Rubasinghe’s latest television miniseries, Yathrakaya, has a frustratingly long history. Shot in every conceivable location, from Anuradhapura to Nuwara-Eliya, and spanning 30 episodes, Ruba spared no expense to instil authenticity to the narrative, “which is basically about a man who, thought dead, is caught up in an investigation.” I’m surprised to hear that it’s based on a series of incidents which took place “a long, long time back.” Indeed, the minute he heard of the story, he had collected almost every newspaper article on it.

I put to Ranjith that he must have taken some effort to scout for locations. He agrees. “We went almost everywhere to be honest, from Anuradhapura to Dankotuwa to Negombo and to Gampaha and Nuwara-Eliya. We even shot a character’s death from a train accident ‘live’, taking advantage of a slow moving train coming from the Awariwatta Station in Katunayake. The driver didn’t know what we were doing. We heard the train sounding its horn frantically, but we waited until the last minute.”


, as with his previous ventures, was written by K. B. Herath, and it starred, among a galaxy of other names, the late Tony Ranasinghe; apparently the crew were putting together the final cut when he passed away in 2015. Having edited and reedited it, Ruba lobbied for sponsors for the finished product; that he hasn’t received word from them even today is cause for concern, especially since Rupavahini granted a slot for the show. Frustrated as he is by the patronage lavished on “mega-series”, he is nevertheless still hopeful.
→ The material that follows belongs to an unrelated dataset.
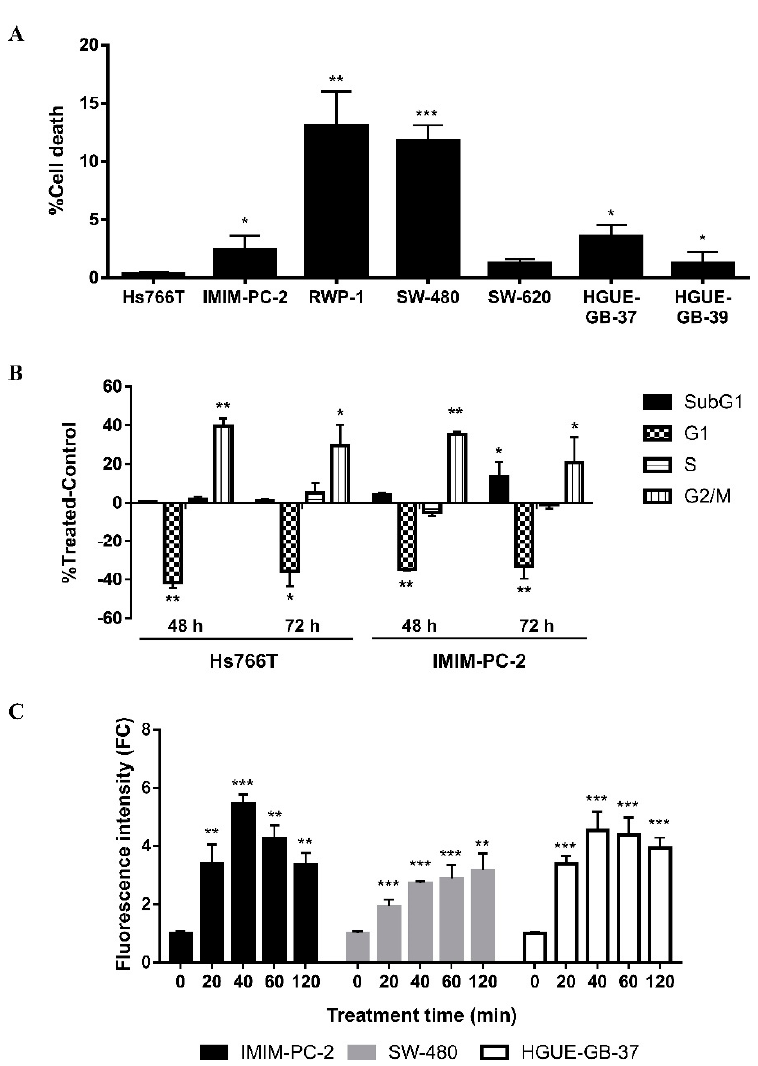
Figure 9. Differential effect of H 2 O 2 with respect to CLytA-DAAO and D-Ala treatment. ( A ) Plasmatic membrane rupture induced by H 2 O 2 in Hs766T, IMIM-PC-2, and RWP-1 cell lines from pancreatic carcinoma, SW-480 and SW-620 cell lines from colorectal carcinoma and HGUE-GB-37 and HGUE-GB-39 cell lines from glioblastoma. Cells were treated with 600 μ M H 2 O 2 for 24 h and cell viability was determined using Muse cell analyzer. Graph represents cell death percentage (mean ± SD) after subtracting cell death in the control untreated ( n ≥ 3). ( B ) Variations in cell cycle distribution after H 2 O 2 treatment for 48 and 72 h. Hs766T and IMIM-PC-2 pancreatic carcinoma cell lines were treated with 600 μ M H 2 O 2 for 48 and 72 h and cell cycle distribution was determined by flow cytometry. Graph shows the cells percentage ± SD in each phase of cell cycle after subtracting the cells percentage in the control untreated ( n ≥ 3). ( C ) Intracellular ROS increase after H 2 O 2 treatment in IMIM-PC-2 pancreatic carcinoma cell line, SW-480 colorectal carcinoma cell line and HGUE-GB-37 glioblastoma cell line. Cells were treated with 600 μ M H 2 O 2 for 20–120 min. Free radical production was determined through DCFH 2 -DA probe and each treatment time had a control untreated that only contained the probe. Graph shows the fold change (FC) ± SD of fluorescent intensity with respect to the control ( n ≥ 6). * indicates a p -value < 0.05, ** p -value < 0.01 and *** p -value < 0.001.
For me, however, this is tragic. It is especially tragic since, given Rubasinghe’s enthusiastic ramblings about his hopes and dreams, Yathrakaya appears to be unlike Ruwan Sakmana and Mosam Rella. This one isn’t just a morality tale cum thriller; it’s more an epic thriller in the vein of The Fugitive or No Country for Old Men. God knows we’re missing that kind of film or miniseries these days. To have come up with such a production a decade and a half ago is laudable, and to not have scored points with sponsors yet is regrettable. “I still have hope,” he wistfully repeats. But hope can last only for so long. Where will we get the serials we deserve on our TV screens, if we don’t pay attention to getting their directors the money?

Rubasinghe has made his case there. It is up to us to listen, and up to sponsors to act. Perhaps we should listen harder, and they should act faster. We’re missing out on a lot.